Problem to solve: Give a faithful, exact copy of all entries, minus the images.

Collected data:
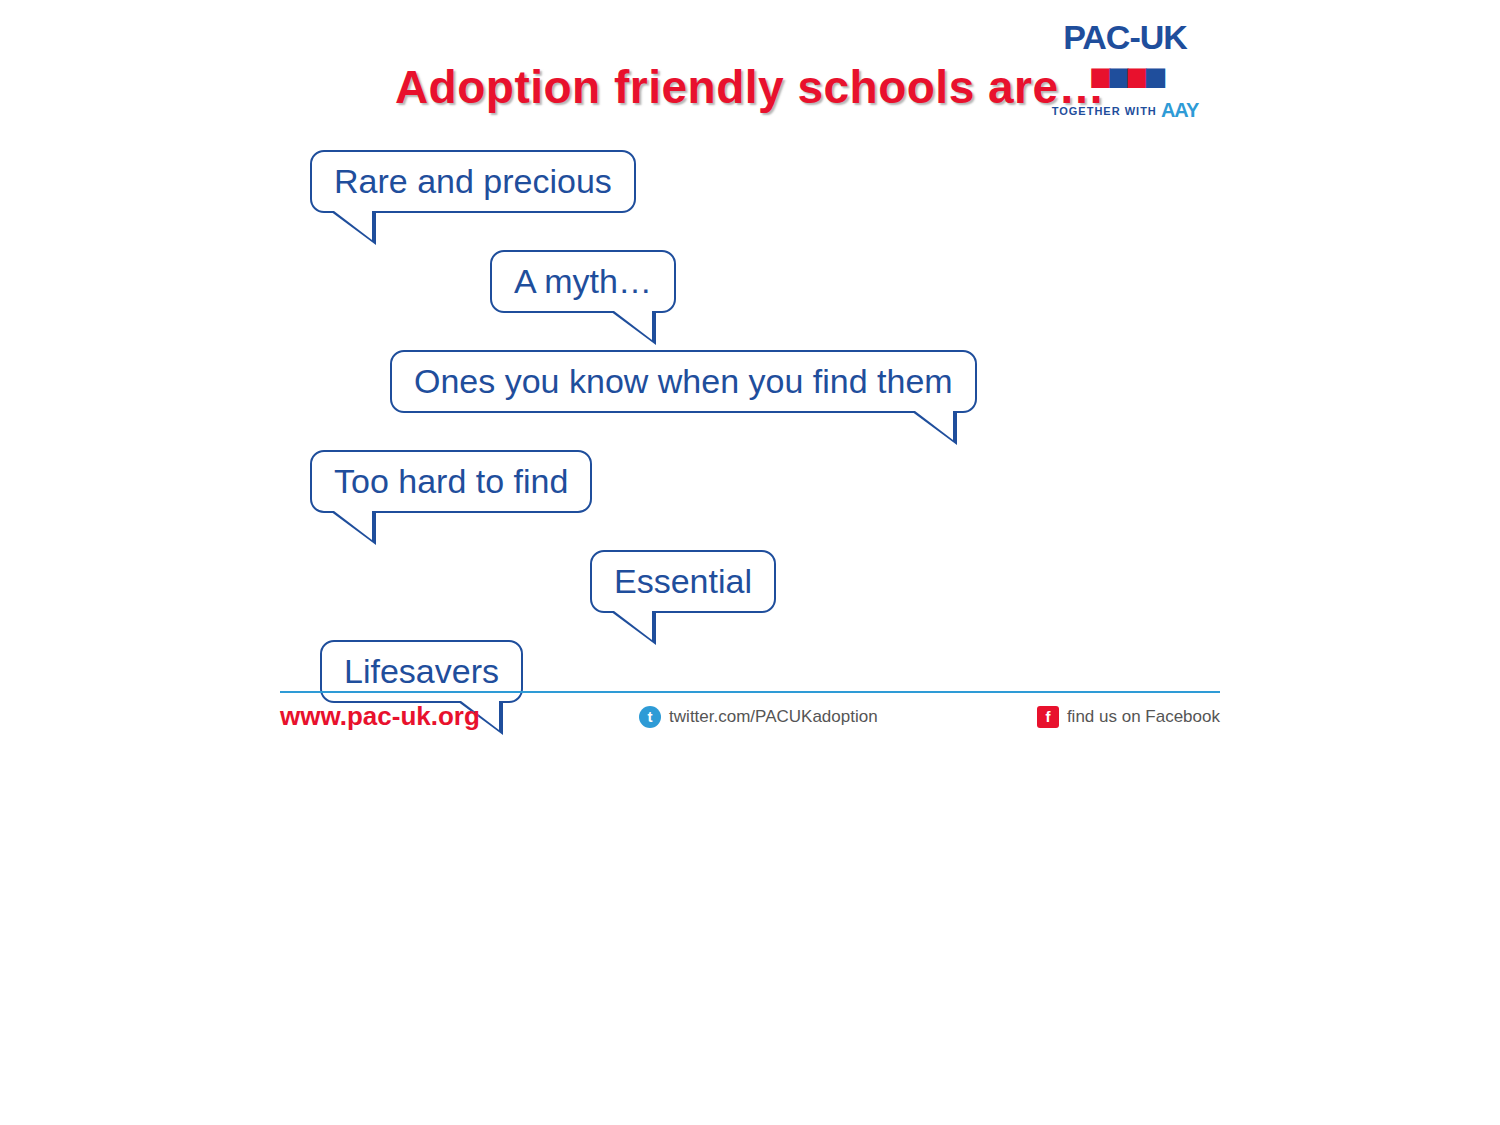Adoption friendly schools are…
PAC-UK
■■■■
TOGETHER WITH AAY
Rare and precious
A myth…
Ones you know when you find them
Too hard to find
Essential
Lifesavers
www.pac-uk.org ttwitter.com/PACUKadoption ffind us on Facebook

Response to this exercise:
Adoption friendly schools are…
PAC-UK
■■■■
TOGETHER WITH AAY
Rare and precious
A myth…
Ones you know when you find them
Too hard to find
Essential
Lifesavers
www.pac-uk.org ttwitter.com/PACUKadoption ffind us on Facebook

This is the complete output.